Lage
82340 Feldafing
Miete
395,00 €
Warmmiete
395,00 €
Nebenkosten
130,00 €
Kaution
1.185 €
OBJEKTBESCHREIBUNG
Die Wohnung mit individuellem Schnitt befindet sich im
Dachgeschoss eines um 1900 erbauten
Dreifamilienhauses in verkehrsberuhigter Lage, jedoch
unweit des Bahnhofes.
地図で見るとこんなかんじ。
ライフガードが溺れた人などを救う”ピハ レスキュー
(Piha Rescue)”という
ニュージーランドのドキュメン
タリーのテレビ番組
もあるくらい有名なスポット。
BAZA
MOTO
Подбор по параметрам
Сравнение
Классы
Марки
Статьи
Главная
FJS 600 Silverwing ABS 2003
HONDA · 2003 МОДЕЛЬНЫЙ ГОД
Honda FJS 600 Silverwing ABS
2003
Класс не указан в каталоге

* * *

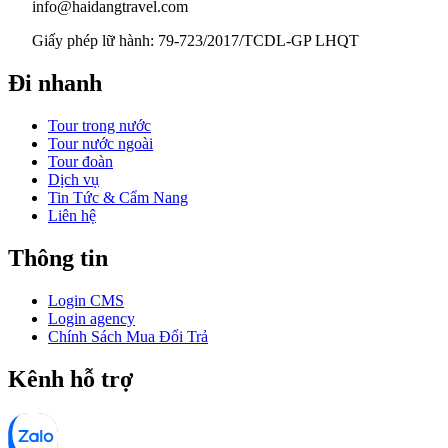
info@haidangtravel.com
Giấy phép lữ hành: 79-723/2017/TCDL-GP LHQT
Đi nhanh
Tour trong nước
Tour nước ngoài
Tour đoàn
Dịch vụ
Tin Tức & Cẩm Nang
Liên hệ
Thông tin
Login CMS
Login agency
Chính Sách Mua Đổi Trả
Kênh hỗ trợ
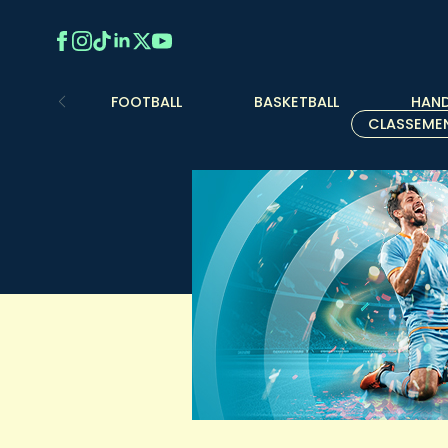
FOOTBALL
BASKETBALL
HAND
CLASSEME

--

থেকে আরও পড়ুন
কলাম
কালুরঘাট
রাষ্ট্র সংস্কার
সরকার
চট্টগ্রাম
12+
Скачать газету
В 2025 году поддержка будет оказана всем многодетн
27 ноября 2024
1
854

Activity :: From the lines above, extract each one that contains the string "Tour", treating uppercase and lowercase letters as distinct.

Solved exercise ::
Tour trong nước
Tour nước ngoài
Tour đoàn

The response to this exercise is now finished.